Ich hab vergessen, dass ihr Freunde wart.«
    »Was?«
    Der Aufzug kommt. Er ist rappelvoll. »Einen Moment«, sage ich zu Squillante.
    »Alles raus«, sage ich. »Der Patient hier hat die Hasenpest.« Als sie weg sind und wir bei geschlossenen Türen an Bord, drücke ich die Taste, mit der auch Stacey den Aufzug angehalten hat.
    »So, wovon redest du verdammt nochmal?«
    »Skinflick«, sagt Squillante. »Sie nennen ihn jetzt >Skingraft<, wegen seines zusammengestoppelten Gesichts.«
    »Skinflick ist tot. Ich habe ihn aus dem Fenster geschmissen.«
    »Aus dem Fenster geschmissen hast du ihn.« »Ja.«
    »Aber es hat ihn nicht umgebracht.«
    Eine Sekunde lang kann ich nichts sagen. Ich weiß, dass es nicht stimmt, aber im Innersten scheine ich mir nicht so sicher zu sein.

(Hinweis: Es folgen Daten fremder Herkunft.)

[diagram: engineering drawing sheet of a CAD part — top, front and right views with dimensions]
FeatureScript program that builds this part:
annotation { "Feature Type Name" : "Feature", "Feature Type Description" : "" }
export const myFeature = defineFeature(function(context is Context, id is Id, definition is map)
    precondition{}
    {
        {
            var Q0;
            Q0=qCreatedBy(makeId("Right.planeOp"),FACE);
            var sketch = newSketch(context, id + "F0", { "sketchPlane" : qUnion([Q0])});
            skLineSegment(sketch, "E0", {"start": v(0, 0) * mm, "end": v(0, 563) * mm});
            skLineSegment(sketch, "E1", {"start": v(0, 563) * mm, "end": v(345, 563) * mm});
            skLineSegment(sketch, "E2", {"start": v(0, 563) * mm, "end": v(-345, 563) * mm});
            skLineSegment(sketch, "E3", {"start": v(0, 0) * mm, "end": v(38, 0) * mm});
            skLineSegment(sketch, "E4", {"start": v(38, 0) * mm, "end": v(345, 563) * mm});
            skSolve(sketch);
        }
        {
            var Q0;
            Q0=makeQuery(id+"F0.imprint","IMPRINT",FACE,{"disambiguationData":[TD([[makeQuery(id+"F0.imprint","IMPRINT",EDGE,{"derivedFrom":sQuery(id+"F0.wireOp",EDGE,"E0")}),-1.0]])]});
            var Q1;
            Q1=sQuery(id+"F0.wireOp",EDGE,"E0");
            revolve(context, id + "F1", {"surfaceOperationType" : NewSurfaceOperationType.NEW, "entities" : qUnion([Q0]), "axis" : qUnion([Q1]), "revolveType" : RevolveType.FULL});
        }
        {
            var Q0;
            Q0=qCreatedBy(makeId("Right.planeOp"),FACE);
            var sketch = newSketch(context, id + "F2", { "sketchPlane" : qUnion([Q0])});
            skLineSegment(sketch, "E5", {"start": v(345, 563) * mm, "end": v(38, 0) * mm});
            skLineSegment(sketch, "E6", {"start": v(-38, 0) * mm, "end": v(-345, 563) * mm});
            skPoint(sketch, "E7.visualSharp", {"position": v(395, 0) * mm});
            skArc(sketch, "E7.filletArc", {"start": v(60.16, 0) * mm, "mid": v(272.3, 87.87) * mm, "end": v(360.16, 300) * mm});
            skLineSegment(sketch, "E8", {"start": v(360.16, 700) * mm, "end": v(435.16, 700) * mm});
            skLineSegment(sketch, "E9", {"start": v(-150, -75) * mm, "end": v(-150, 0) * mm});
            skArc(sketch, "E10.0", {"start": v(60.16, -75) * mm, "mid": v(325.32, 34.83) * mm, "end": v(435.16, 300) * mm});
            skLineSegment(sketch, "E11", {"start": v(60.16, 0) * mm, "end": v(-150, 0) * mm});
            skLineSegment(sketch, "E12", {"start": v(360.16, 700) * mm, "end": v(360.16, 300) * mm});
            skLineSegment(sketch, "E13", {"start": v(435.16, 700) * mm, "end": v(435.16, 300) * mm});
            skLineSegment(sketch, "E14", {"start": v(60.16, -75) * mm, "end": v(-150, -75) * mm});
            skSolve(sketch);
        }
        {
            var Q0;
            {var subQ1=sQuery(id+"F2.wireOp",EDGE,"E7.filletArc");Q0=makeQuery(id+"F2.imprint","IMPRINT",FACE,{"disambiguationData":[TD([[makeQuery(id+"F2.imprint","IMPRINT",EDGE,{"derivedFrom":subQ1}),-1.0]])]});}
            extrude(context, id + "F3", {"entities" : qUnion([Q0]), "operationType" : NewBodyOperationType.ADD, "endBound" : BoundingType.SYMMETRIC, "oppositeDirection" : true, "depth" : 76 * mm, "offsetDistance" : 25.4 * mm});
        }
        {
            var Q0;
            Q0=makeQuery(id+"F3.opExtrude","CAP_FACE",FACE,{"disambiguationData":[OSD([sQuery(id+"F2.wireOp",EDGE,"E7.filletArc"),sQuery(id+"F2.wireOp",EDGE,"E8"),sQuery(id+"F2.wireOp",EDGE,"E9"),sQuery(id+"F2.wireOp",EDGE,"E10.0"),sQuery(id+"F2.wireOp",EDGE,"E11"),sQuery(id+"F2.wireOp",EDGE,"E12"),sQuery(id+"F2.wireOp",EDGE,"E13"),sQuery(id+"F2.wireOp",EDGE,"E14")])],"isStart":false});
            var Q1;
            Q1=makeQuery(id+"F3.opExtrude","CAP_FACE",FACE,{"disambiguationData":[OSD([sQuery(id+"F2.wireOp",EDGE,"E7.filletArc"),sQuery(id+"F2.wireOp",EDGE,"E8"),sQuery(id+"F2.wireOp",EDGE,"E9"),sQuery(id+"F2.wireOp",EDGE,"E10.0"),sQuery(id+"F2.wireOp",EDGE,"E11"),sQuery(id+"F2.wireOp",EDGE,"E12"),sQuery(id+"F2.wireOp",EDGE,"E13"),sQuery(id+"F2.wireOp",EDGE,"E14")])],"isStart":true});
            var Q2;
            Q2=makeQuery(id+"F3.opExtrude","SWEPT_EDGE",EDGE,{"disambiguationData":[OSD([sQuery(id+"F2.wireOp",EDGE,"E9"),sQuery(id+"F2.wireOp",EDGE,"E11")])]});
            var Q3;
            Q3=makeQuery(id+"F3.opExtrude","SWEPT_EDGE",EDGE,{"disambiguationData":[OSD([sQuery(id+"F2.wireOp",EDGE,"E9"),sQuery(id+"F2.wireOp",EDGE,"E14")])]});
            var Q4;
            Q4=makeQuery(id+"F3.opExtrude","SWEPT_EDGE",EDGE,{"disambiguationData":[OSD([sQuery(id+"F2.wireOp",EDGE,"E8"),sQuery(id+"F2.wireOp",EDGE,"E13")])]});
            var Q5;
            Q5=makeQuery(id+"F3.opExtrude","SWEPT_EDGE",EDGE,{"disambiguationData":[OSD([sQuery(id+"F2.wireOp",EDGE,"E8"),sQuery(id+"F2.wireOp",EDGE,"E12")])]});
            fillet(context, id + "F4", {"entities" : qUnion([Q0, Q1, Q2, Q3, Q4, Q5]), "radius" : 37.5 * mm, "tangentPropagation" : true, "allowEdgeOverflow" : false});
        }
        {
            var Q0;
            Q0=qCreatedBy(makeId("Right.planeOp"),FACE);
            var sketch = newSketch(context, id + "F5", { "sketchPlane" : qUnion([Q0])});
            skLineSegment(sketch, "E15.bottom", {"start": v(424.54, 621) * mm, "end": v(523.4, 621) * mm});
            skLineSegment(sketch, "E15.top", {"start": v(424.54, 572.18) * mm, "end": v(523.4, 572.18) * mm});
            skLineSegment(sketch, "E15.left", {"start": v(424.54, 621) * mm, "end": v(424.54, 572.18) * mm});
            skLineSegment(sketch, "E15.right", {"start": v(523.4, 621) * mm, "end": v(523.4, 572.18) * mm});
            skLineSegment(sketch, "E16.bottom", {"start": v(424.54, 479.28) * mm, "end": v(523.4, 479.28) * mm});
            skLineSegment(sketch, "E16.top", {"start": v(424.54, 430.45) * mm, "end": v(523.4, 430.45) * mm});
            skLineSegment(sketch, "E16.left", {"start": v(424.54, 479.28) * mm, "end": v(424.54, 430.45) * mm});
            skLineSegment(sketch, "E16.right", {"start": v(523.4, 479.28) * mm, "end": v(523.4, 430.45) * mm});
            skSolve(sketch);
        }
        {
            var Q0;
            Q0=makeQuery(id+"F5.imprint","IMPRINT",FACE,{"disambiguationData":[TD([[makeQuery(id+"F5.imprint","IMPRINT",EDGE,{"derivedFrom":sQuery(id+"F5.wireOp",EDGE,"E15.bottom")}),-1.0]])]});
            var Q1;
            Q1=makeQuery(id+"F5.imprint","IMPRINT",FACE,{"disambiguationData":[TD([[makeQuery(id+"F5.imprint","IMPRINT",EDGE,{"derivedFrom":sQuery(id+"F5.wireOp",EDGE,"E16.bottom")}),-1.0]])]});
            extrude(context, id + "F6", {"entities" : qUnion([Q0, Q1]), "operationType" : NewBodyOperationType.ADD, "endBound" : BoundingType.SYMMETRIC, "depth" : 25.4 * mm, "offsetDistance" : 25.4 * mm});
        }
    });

    »Unsinn«, sage ich. »Wir waren im fünften Stock.«
    »Ich sage ja nicht, dass es ihm Spaß gemacht hat.«
    »Du willst mich verarschen.«
    »Ich schwöre es bei der heiligen Theresa.«
    »Skinflick lebt?«
    »Ja.«
    »Und er ist
hier?«
    »Er ist in New York. Ich dachte, er sei in Argentinien. Da hat er gelebt, um den Kampf mit dem Messer zu lernen.« Squillantes Stimme wird vor Verlegenheit noch leiser. »Für das Wiedersehen mit dir.«
    »Na, das ist ja großartig«, sage ich schließlich.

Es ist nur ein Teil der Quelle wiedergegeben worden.